Ce samedi 2 mai 2020, la stupéfaction a été totale à la vue de cette vidéo de malheur circulant à la "Coronavirus" sur la toile. Il a fallu passer une bonne partie de la nuit à l'effacer dans différents groupes WhatsApp, mais en vain. Ce dimanche 3 mai 2020, aussitôt réactivé Internet, le "virus" est là !
Qui a osé faire cette chose-là ? A la personne qui l'a inspirée, de même qu'à celle qui l'a financée et à celle qui l'a diffusée, il est bon de rappeler la sentence de l'Éternel en Deutéronome 32-35 : "A moi la vengeance et à moi la rétribution".
Pascal Mukuna est un être de chair comme nous le sommes tous. Aucun être humain n'étant parfait, nous avons tous des faiblesses.
Dans notre parcours sur cette terre des vaches, il nous arrive de faire des choix qui peuvent ne pas être ceux réellement recherchés. Ou même quand ils sont les choix de Dieu, il (nous) arrive de pécher, de faire du mal, de causer du tort à l'autre. Surtout dans le domaine politique.
Mais est-ce vraiment une raison de descendre aussi bas dans la lutte, quand bien même en politique tous les coups sont ou soient permis, comme ça se dit ?
Non, non, non !
Là, c'est le Congo - celui de Georges mon père et d'Esther ma mère pour ne pas citer Kasa-Vubu ou Lumumba - qui tombe trop bas, ou qu'on fait tomber trop bas par ceux qui n'ont aucune considération pour ce pays, à supposer seulement qu'ils s'y soient seulement reconnus.
Certes, Pascal Mukuna n'aurait jamais dû, mais alors jamais commettre l'impair d'insulter la main qui l'a nourrie ou du moins celle qu'il a léchée des décennies durant.
Dans son " combat " politique, il a entraîné des foules, et des foules, et des foules à épouser sa cause.
Au nom de cette responsabilité devant Dieu et devant les hommes, il n'avait pas à agir comme il a commencé à le faire, même si c'est pour se rapprocher du nouveau pouvoir pour s'éloigner de l'ancien.
Il est allé trop loin en se laissant entraîner par ces "néo-journalistes" de la toile qui se préoccupent plus de leur "audimat" que de l'intérêt des acteurs du terrain.
Une bonne partie de la communauté Ack a découvert son évêque plus sur le terrain politique que sur celui de l'Ordre missionnaire.
Evidemment, la réaction ne pouvait être que cinglante !
Mais, de là à en arriver au sextape balancé sur les réseaux sociaux, cette réaction est tout ce qu'il y a d'animal. Elle traduit le summum de l'immoralité.
Est puisque l'immoralité détruit même la créativité, on va jusqu'à lier le chant luba à cette grossièreté comme pour tourner en dérision toute la communauté bien identifiée : celle des Kasaïens !
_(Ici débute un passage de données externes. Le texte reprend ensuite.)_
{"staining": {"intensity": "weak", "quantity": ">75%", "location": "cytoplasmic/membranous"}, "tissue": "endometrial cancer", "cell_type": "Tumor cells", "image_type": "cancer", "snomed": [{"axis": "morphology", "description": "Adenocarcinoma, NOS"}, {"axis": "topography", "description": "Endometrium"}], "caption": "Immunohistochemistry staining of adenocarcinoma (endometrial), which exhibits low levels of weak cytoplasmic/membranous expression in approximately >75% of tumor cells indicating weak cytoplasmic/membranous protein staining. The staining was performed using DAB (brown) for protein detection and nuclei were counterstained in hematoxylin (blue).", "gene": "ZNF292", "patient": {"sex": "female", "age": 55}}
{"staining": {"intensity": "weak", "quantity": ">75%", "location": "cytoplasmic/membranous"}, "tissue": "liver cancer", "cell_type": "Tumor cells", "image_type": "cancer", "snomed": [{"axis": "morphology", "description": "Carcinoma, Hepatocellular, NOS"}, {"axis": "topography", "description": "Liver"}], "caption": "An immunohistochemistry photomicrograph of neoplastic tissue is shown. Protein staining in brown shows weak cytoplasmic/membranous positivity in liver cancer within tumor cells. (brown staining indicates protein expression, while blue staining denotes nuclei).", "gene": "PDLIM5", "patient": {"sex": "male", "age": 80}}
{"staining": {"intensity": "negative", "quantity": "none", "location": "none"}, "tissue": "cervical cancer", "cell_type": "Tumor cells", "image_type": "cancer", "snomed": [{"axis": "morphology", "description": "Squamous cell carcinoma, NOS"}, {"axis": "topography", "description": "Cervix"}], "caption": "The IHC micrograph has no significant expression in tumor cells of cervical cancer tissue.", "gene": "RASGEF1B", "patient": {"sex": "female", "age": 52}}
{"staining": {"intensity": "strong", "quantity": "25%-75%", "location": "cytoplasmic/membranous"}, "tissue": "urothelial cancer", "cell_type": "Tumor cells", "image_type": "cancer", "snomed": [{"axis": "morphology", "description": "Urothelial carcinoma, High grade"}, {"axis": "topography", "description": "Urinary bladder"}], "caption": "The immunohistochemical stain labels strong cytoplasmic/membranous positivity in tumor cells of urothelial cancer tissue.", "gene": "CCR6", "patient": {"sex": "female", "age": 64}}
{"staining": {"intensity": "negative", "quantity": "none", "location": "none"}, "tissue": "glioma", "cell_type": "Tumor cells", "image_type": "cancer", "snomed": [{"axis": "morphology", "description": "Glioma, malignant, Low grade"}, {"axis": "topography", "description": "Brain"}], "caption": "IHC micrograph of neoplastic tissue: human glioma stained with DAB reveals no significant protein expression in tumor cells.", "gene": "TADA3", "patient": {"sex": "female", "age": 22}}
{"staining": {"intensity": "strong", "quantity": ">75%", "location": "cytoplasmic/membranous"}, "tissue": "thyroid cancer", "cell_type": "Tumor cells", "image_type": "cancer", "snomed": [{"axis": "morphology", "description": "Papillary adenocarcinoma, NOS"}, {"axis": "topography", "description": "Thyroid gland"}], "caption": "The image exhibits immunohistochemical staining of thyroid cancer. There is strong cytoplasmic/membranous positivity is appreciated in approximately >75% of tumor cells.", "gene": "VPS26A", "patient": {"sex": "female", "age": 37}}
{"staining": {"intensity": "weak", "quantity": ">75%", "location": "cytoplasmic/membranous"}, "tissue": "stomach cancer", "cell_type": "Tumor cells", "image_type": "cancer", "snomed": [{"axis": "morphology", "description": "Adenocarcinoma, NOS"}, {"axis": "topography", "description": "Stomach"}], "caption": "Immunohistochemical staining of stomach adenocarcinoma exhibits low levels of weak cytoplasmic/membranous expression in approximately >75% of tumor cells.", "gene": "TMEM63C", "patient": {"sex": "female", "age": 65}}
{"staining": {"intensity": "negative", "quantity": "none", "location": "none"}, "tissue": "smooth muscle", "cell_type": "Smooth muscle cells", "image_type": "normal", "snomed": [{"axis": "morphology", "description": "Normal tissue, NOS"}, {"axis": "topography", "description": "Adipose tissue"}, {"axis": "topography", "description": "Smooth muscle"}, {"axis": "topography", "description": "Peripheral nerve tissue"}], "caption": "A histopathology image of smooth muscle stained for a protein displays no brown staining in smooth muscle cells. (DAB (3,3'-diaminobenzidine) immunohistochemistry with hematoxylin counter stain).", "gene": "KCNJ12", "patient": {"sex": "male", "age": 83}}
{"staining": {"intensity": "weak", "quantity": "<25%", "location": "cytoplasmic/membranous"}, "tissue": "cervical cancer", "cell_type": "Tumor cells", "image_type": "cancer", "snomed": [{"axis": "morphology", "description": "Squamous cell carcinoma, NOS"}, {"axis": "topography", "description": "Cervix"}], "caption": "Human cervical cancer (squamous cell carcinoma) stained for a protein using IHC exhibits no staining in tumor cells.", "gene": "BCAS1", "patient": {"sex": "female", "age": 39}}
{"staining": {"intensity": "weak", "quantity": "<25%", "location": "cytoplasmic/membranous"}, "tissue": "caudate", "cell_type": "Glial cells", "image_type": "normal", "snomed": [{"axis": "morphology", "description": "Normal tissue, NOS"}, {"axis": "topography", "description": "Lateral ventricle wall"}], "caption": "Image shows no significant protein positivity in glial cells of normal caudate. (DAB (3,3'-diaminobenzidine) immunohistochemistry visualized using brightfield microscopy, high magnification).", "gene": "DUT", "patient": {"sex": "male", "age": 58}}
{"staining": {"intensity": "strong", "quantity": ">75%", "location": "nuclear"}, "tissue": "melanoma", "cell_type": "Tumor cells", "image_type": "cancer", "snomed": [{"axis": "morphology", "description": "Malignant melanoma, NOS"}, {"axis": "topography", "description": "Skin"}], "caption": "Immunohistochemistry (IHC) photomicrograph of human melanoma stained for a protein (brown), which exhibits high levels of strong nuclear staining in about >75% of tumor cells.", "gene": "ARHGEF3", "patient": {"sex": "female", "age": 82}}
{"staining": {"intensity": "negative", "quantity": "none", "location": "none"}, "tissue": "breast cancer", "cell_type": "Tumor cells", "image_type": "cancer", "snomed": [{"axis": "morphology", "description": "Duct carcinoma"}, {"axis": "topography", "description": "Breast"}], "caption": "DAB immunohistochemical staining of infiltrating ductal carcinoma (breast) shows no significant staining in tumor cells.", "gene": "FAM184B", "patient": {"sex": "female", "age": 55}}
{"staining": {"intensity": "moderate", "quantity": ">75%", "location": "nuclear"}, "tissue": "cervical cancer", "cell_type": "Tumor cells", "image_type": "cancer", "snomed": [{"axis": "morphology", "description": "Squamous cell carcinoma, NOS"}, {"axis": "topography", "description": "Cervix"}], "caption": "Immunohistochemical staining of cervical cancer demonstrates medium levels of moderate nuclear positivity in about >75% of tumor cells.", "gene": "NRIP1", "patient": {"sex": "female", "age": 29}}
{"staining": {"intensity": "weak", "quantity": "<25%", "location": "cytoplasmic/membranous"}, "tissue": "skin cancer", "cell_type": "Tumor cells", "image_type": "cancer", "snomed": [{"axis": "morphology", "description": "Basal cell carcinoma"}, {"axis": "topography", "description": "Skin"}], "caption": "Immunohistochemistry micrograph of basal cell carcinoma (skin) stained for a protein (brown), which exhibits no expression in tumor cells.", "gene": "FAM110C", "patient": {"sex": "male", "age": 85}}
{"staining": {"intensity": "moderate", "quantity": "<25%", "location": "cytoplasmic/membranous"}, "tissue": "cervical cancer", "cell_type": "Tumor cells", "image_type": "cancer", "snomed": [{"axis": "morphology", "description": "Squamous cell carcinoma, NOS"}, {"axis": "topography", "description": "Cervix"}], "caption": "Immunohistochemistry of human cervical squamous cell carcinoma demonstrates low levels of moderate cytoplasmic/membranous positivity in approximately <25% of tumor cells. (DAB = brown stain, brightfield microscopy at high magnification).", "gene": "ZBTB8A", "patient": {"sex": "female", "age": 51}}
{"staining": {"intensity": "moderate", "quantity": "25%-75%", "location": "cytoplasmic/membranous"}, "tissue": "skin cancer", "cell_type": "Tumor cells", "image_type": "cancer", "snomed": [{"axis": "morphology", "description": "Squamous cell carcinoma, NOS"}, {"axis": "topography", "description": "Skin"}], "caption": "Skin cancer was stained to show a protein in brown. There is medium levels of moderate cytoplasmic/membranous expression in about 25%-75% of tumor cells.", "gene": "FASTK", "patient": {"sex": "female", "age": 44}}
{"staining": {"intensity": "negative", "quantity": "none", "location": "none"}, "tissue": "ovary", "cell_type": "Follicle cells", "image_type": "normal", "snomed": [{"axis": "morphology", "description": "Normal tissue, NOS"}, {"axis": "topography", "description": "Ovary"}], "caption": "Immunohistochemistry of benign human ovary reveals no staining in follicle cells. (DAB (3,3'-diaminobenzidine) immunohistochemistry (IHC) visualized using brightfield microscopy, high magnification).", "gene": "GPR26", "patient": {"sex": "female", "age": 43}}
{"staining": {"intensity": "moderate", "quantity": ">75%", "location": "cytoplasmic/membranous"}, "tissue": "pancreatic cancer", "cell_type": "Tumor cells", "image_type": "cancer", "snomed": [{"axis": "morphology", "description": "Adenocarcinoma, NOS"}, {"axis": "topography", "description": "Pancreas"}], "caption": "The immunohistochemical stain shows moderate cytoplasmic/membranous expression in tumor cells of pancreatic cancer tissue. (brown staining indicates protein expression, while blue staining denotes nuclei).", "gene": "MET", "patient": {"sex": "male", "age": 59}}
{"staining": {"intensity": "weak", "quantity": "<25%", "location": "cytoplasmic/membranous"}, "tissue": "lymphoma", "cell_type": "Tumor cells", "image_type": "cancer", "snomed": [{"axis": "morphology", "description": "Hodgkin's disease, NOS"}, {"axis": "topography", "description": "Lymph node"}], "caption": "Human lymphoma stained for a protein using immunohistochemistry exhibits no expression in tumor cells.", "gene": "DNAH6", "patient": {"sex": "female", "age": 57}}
Voilà comment Dieu confond ceux qui se substituent à lui dans la vengeance et dans la rétribution.
A ce propos, je persiste et signe : l'esprit tordu ayant inspiré cette vidéo et la main qui en a financé la réalisation ainsi que la diffusion doivent apprendre à leurs dépens que les confessions religieuses congolaises, toutes tendances confondues, sont généralement solidaires lorsqu'un tel malheur arrive à un des leurs. On n'est pas ici dans une affaire de sexe où quelqu'un se plaint ! Non ! Là, l'intention de nuire est évidente. Elle a été bien planifiée et très bien exécutée. Ce qui a été fait à Mukuna, Ambongo ou Kimbangu Kiangani, sinon, Bakundoa ou cheik Abdallah se savent à leur tour sous menace de le vivre. Et avec eux les chefs coutumiers, bref ce qui représente et symbolise l'Autorité dans une communauté humaine.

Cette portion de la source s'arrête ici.